Namaz aralarında gözüm hep cemaat içinde acaba o eski tanıdıklardan birini görür müyüm diye arandı durdu. Sonrasında düşündüm ki bu anlattığım kişi ve olayların geçtiği yıllar en erken 90’lı yıllar ve neredeyse 25 sene geçmiş. Tabii kimseye rastlayamadım.
Benim rahmetli bacanağım Abdulkadir Kibar da bir ara Balipaşa Camiinin hemen karşısındaki bir evde oturmuştu. Hatta vefat ettiğinde de orada idiler ve cenaze gecesi Camide dua yapıp arkadaşları ve dostlarıyla toplaşmıştık. Tabii bu olay da hüzünlü bir zaman dilimi olarak bu akşam hatırıma gelen olaylardan biriydi.

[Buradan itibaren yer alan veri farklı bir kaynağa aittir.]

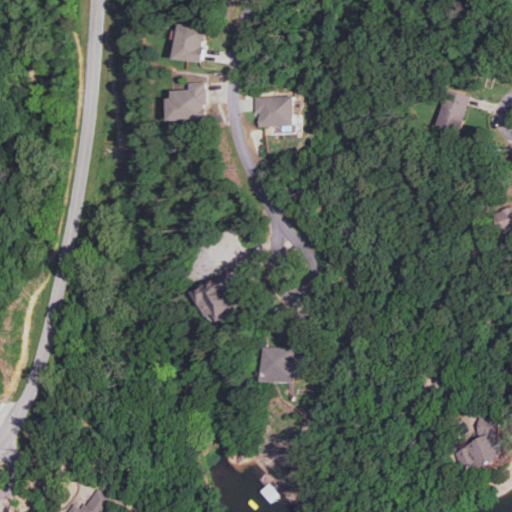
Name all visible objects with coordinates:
building: (192, 42)
building: (191, 102)
building: (455, 109)
building: (278, 110)
road: (242, 141)
road: (64, 203)
building: (506, 217)
road: (75, 226)
building: (222, 297)
road: (374, 337)
building: (288, 364)
road: (3, 403)
road: (8, 415)
building: (485, 445)
road: (20, 469)
road: (7, 496)
building: (98, 503)
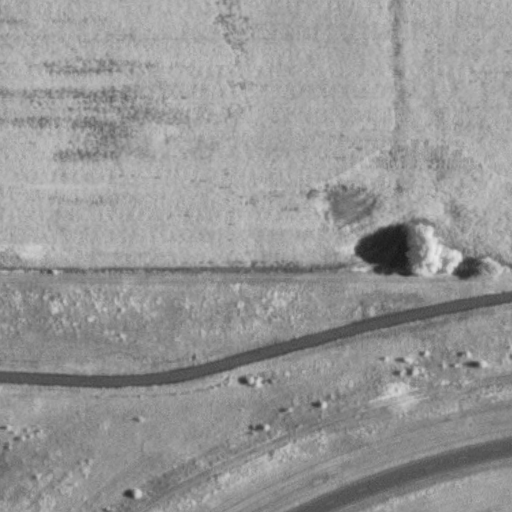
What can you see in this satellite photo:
road: (257, 353)
raceway: (408, 471)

Bu duygular içinde Camide adetimin dışında uzunca süre kaldım. Tesbih, dua, aşr-ı şerif hepsini ikmal ettim. Sanki girdiğim bu zaman tünelinden çıkmak istemez gibi bir halet-i ruhiye içindeydim
Neyse cami boşalırken ben de çıktım. Yürürken bu yol üzerinde acaba başka neleri hatırlamam gerekir diye de düşünüyordum. Son hatırladığım babamın arkadaşı Çırçır’lı doktor Osman Nuri Sükas’ın da bir zamanlar bu cadde üzerinde oturduğu oldu. Rahmetli Osman amca en büyüğünden en küçüğüne bizim tüm ailenin doktoruydu. Neredeyse herkesin her şeyini bilirdi. Geçirdiği hastalıklar, içtiği ilaçlar, tansiyonu, şekeri, kalp çarpıntısı ve dahi aklınıza ne gelirse. Ne zaman icap etse çağrılır o da hiçbir zaman yüksünmeden gelir ve ne gerekiyorsa yapardı. Koca bir doktor çantası, içinde gerektiğinde ocak üzerinde iğneleri kaynattığı teneke bir kutu, tansiyon aleti ve acil bir durum olduğunda kullanabileceği bazı ilaçlar. Osman amca aile büyüklerinden çok dua almış bir adamdı. Allah rahmet eylesin
Camiden eve gelene kadar bu hatıraların daha alt detaylarını da hatırlamaya çalıştım. Zamanın ne kadar çabuk geçtiğini bir defa daha kendi kendime tasdik ettikten sonra bu hatırladıklarımı unutmadan hemen yazıya geçeyim diye bilgisayar başına oturdum
Bu yazıda yer alan tüm ölmüşlerimize Rahmet geride kalanlara ve bu yazıyı okuyanlara da sıhhat ve afiyet diliyorum.